A short drive from Mount Horr in suburban Connecticut sits a work of art that, to hear the reaction on social media, is masquerading as a haunted house.
“Traumatizing,” “nightmares” and “hell house” are mentioned, as is the less ominous summation, “gloriously overdecorated.”
None of those comments comes close to the artist/owner’s true inspiration: the painter Wassily Kandinsky.
“Nikolay Synkov, who designed and built the expansion, is a devotee of Wassily Kandinsky’s paintings and writings, and embellished the rooms with details from the world of his mind’s inner fantasy,” according to a 142-page treatise on the house, which Synkov dubbed “Experimental Art Studio.”

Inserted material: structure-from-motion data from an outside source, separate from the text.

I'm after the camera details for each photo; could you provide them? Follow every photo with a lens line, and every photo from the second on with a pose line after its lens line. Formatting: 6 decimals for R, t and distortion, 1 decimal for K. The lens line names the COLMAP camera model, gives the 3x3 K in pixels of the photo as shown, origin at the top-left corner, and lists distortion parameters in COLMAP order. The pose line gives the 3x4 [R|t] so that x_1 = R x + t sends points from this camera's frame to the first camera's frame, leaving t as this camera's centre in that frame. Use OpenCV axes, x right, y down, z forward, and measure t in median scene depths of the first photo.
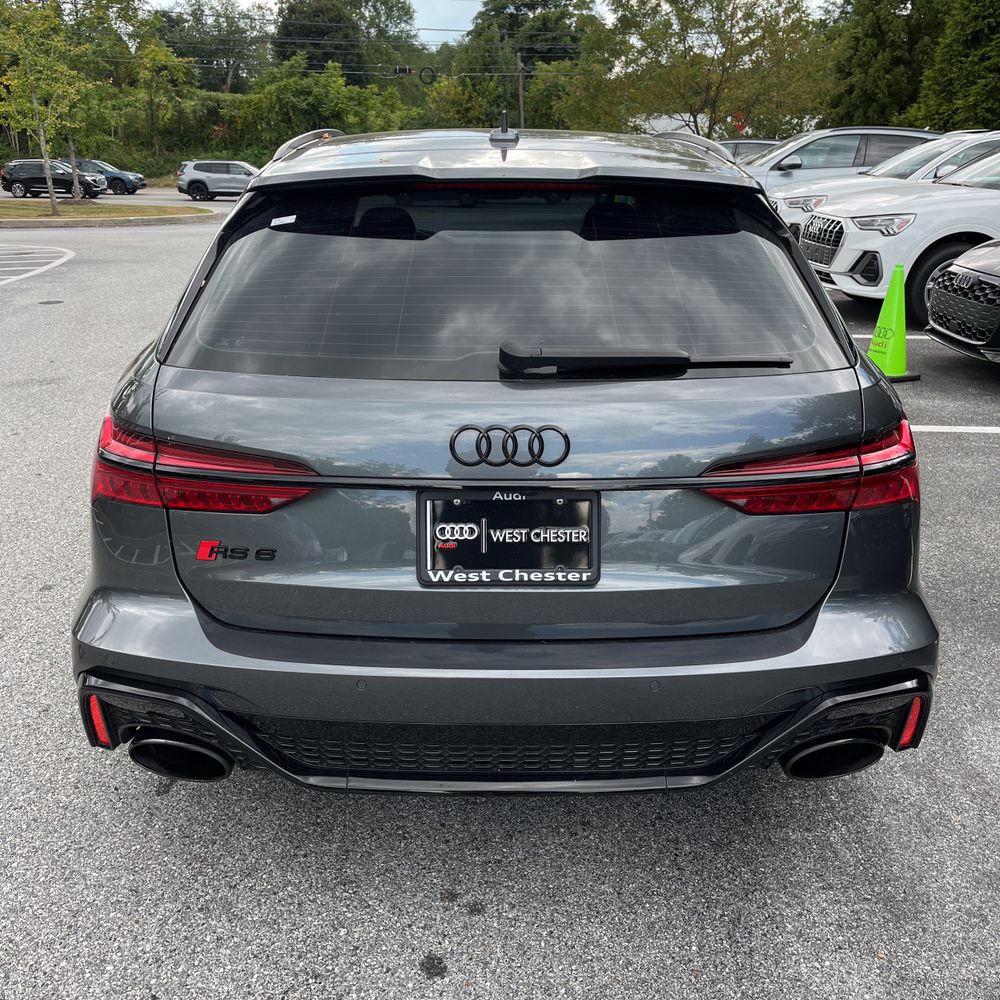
lens RADIAL K [[1052.1, 0, 500.0], [0, 1052.1, 500.0], [0, 0, 1]] dist [0.041479, -0.052179]
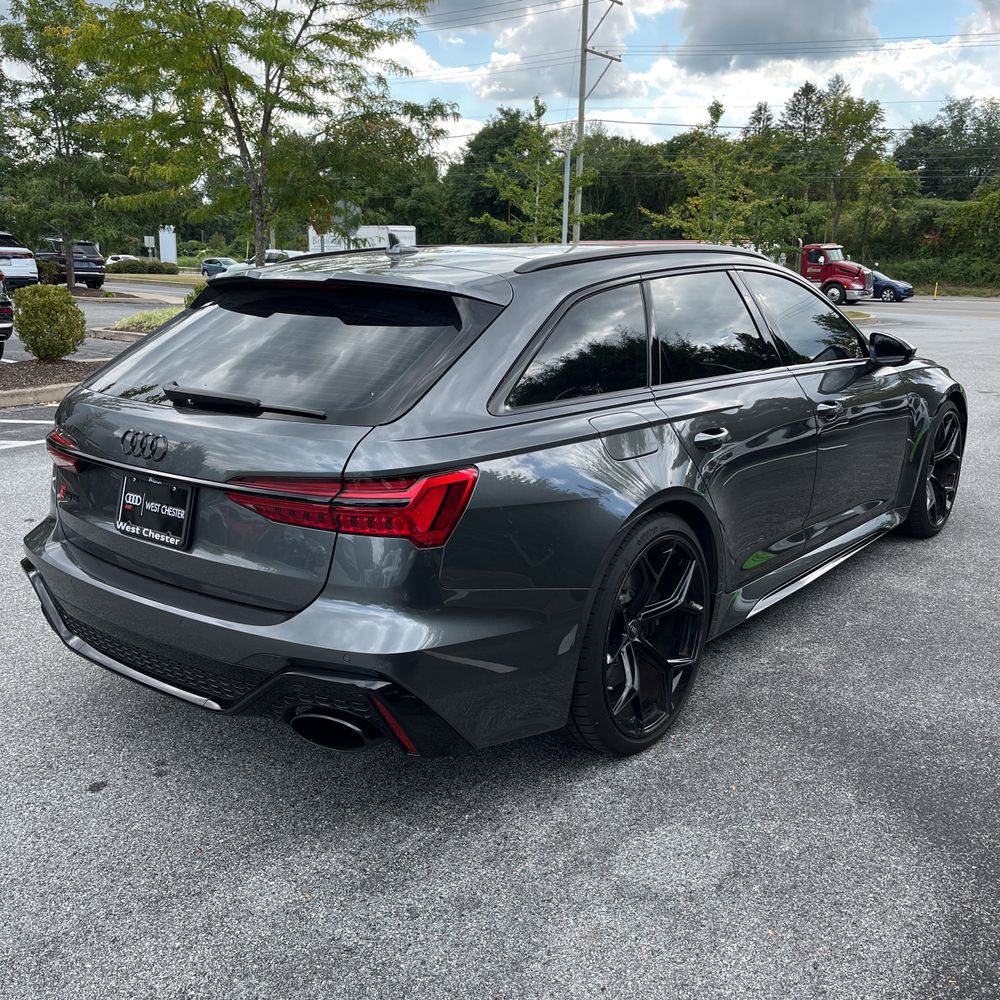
lens RADIAL K [[1052.1, 0, 500.0], [0, 1052.1, 500.0], [0, 0, 1]] dist [0.041479, -0.052179]
pose [[0.769006, 0.141325, -0.623424, 0.129618], [-0.199405, 0.979626, -0.023896, -0.003767], [0.607345, 0.142690, 0.781519, 0.011741]]
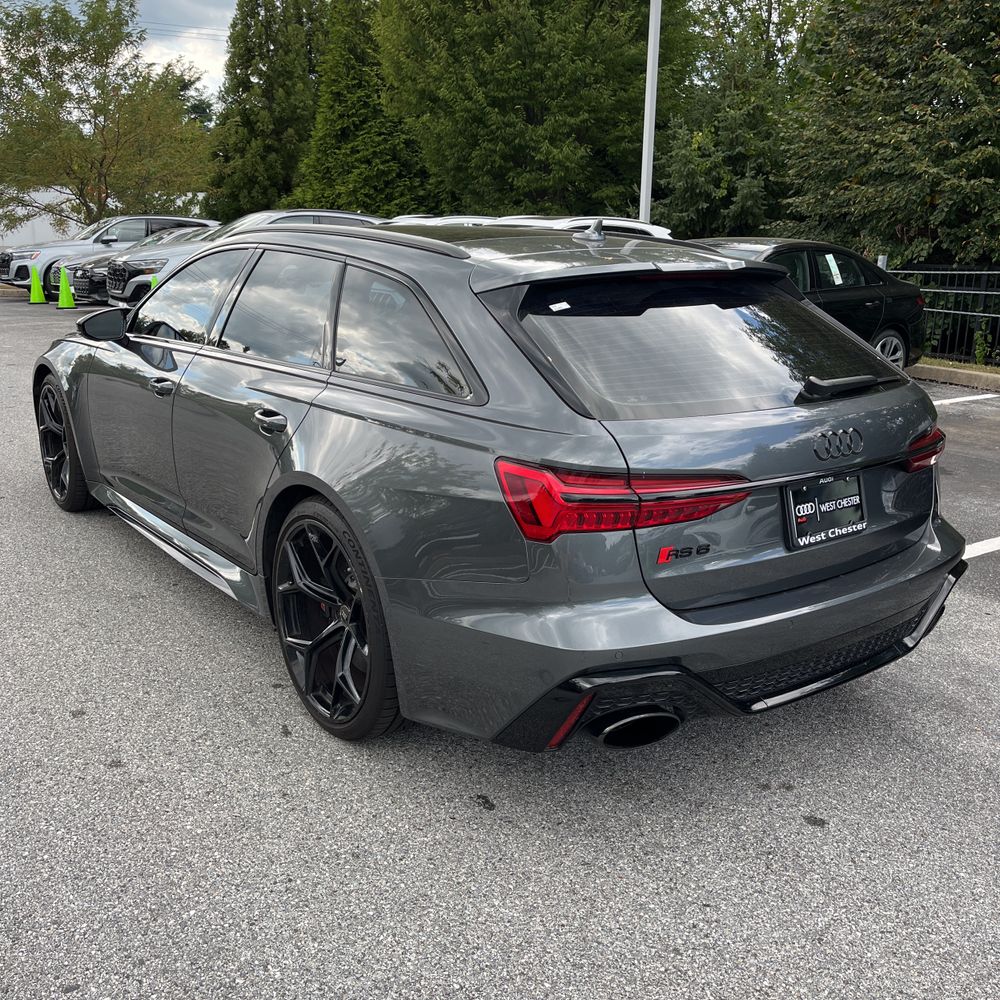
lens RADIAL K [[1052.1, 0, 500.0], [0, 1052.1, 500.0], [0, 0, 1]] dist [0.041479, -0.052179]
pose [[0.805316, -0.143986, 0.575095, -0.119101], [0.179878, 0.983673, -0.005605, -0.004942], [-0.564898, 0.107961, 0.818067, 0.003890]]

In a description that calls to mind the aims of Frank Lloyd Wright and the Prairie School of architecture, it continues, “The forms he developed for the building harmonize – either by contrast or by assimilation – with the pervading spirit of the mysterious and beautiful power of nature: they belong to the landscape.”
Overall, the 2,950-square-foot home, which is on the market for $339,900, “reflects that peace is more honorable than the tragedy of war.”
The artist took that vision in his own direction and appears to have poured buckets of shiny copper throughout the home. Hammered copper surrounds the fireplace and is painted above the mantel, on kitchen cabinets and along the staircase. In places, it festoons the stairs themselves.
Where copper takes a pause, dusty rose and gauze reminiscent of cobwebs adorn the walls.
The listing agent is Sheree Rossi of ERA Property Center.